## 必要な作業
提示された文章によると、真理という宝は自らの内に既に備わっているという教えを、お釈迦さまは何という譬えとして弟子たちに話しましたか。

## 提示された文章
◆ ◆ ◆

草や木、瓦や石、虫や動物と、どんなものにも、
仏の光明は等しく注がれているのだ。
生きていることのすばらしさ、ありがたさは、
仏の光明を、合掌して受け止められる人の心に浸透するのだ。」

私たち一人ひとりに
あまねく
仏の光の光明が
注がれている。
仏性が備わっている
ということを
そして
その仏の光明を
受け止めた者の
心に芽を出すと
言ってくれているのです。

ほんとうに
その事を自覚して
お釈迦さまの教えを
学ぶならば
以外にたやすく
腑に落ちるのでは
ないでしょうか。

お釈迦さまも
仰っています。

真理と言う宝は
自らの内に
既に備わっている
という教えを
「衣裏繫珠の譬え」
(えりけいじゅのたとえ)
として、
弟子たちに
お話になりました。

今日は
松原泰道先生の
著書の中の現代風に
アレンジした解説が
解りやすいので
引用させていただきます。

◆ ◆ ◆

## 抽出資料

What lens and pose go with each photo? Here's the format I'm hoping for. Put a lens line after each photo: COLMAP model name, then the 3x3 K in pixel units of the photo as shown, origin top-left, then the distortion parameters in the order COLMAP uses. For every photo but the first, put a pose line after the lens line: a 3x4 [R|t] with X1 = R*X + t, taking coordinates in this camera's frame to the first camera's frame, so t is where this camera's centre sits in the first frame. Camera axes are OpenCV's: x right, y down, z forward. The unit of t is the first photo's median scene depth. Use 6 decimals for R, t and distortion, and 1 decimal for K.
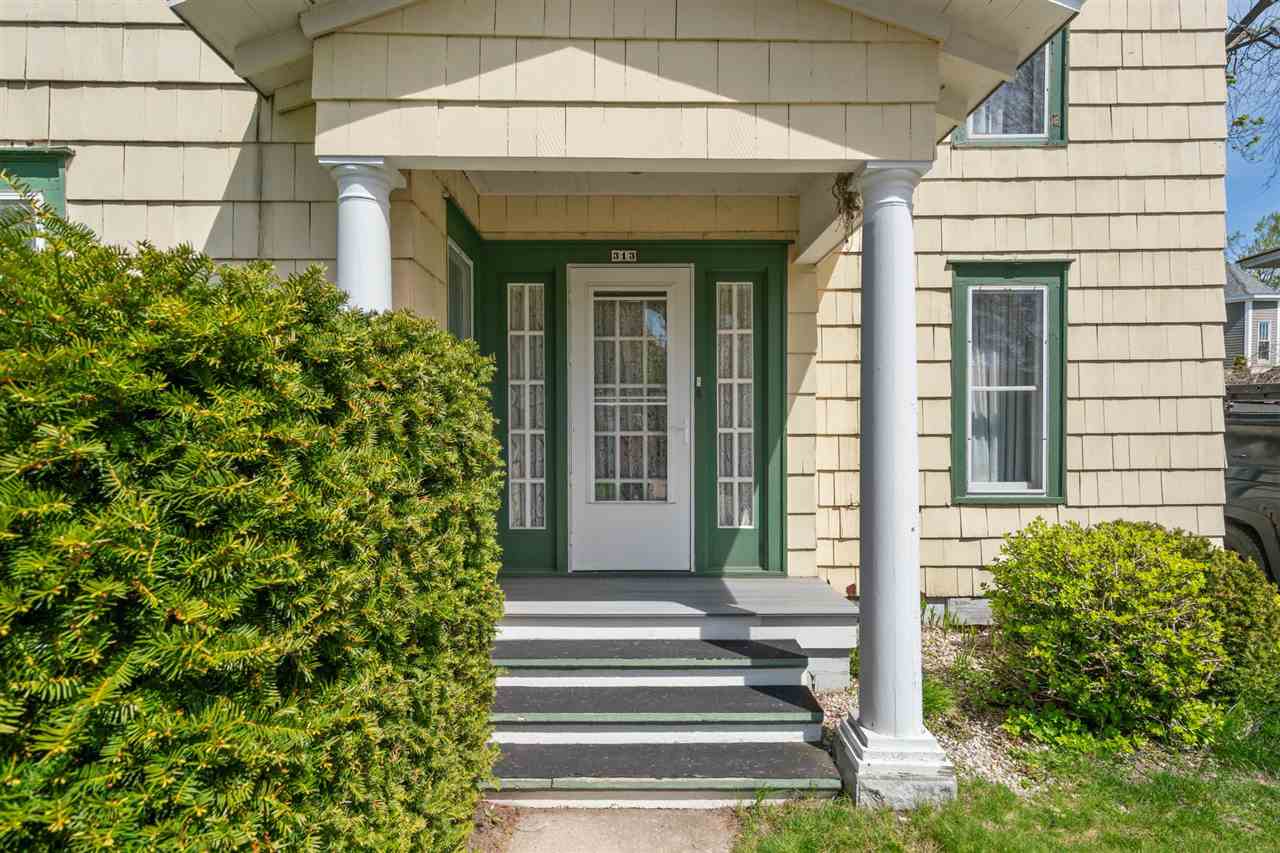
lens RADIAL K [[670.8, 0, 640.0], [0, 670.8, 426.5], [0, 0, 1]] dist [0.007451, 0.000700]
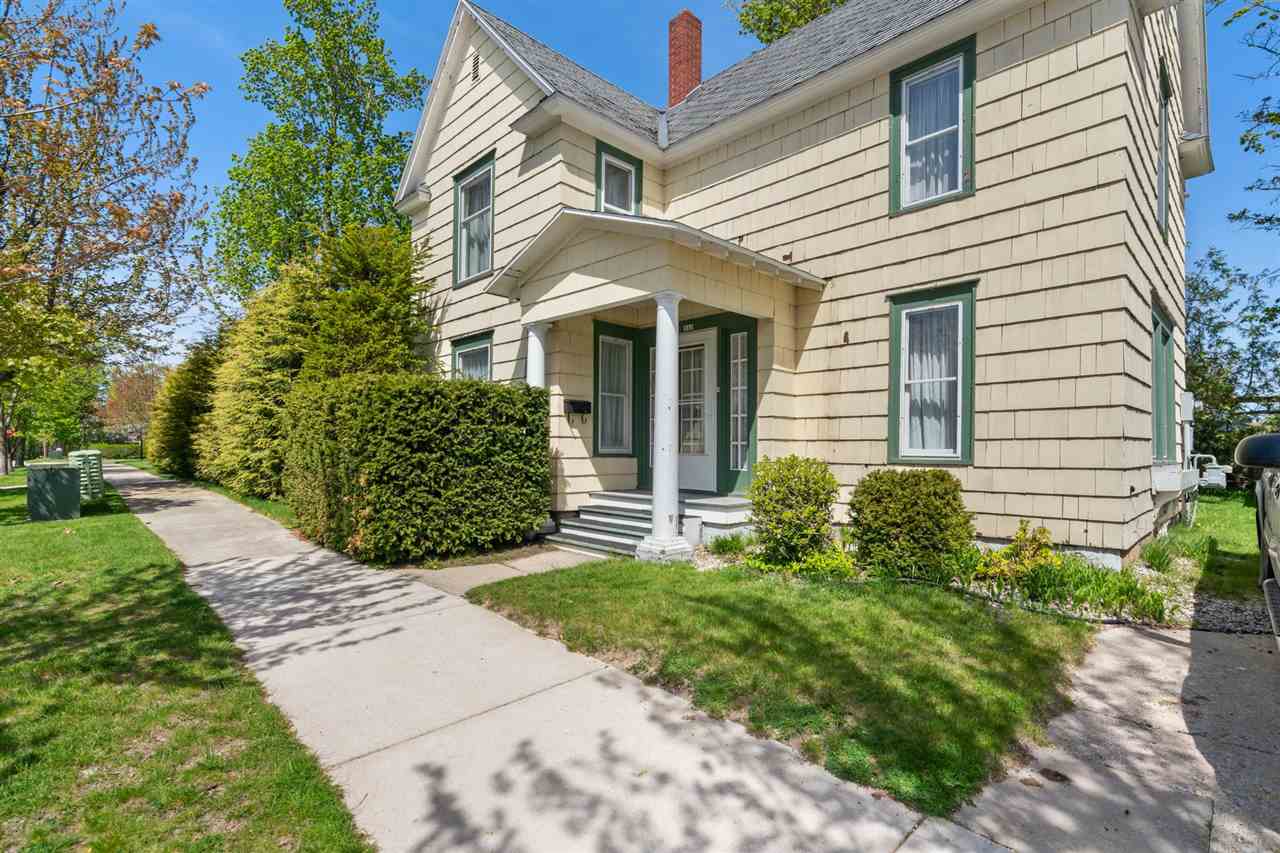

◆ ◆ ◆

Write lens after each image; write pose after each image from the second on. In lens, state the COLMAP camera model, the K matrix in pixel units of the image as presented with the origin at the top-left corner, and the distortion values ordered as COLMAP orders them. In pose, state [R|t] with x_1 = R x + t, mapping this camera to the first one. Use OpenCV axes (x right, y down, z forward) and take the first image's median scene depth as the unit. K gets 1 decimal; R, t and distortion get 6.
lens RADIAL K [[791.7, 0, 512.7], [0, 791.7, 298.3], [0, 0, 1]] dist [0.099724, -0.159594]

◆ ◆ ◆

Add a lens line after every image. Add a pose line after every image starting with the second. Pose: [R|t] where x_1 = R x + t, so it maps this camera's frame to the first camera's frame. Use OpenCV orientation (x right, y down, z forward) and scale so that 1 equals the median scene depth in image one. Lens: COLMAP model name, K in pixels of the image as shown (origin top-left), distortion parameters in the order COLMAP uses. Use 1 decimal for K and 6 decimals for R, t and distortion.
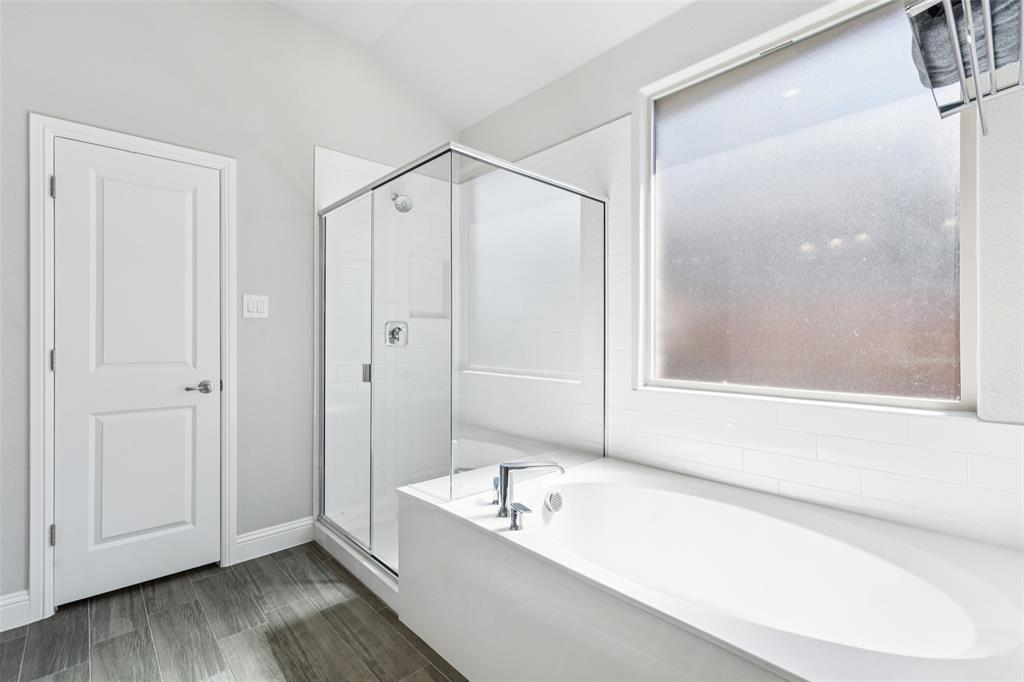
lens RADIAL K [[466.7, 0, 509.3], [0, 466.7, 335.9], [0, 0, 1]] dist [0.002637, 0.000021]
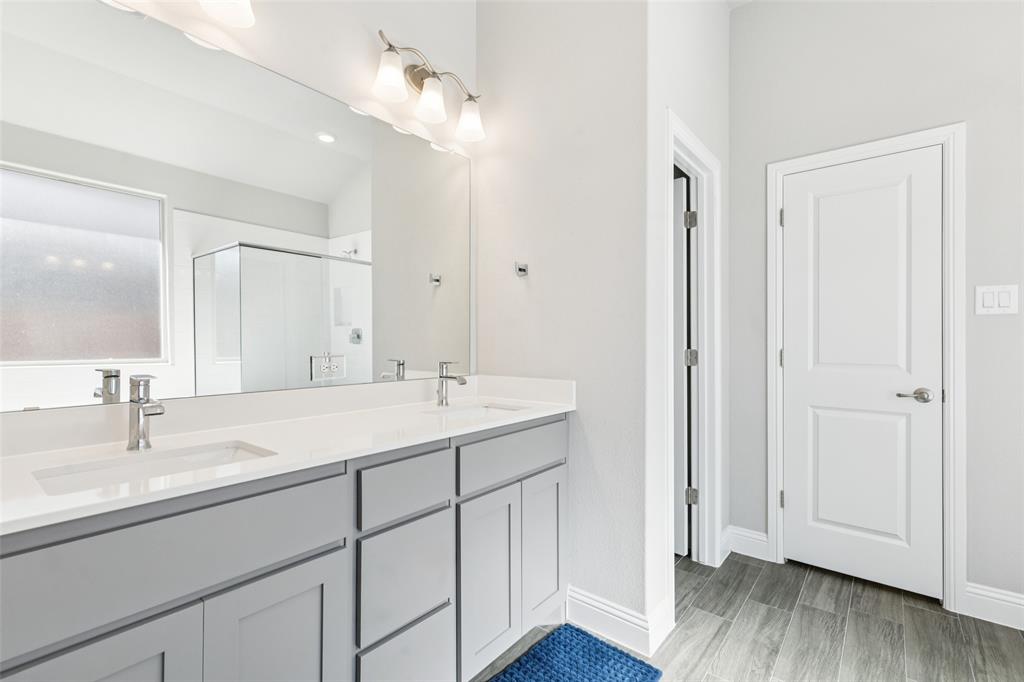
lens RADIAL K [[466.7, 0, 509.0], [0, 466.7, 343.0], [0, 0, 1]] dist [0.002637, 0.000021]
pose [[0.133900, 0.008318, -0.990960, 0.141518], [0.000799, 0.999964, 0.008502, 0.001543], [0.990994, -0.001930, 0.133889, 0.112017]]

◆ ◆ ◆

## 作業への回答
お釈迦さまは、その教えを「衣裏繫珠の譬え」(えりけいじゅのたとえ)として弟子たちに話しました。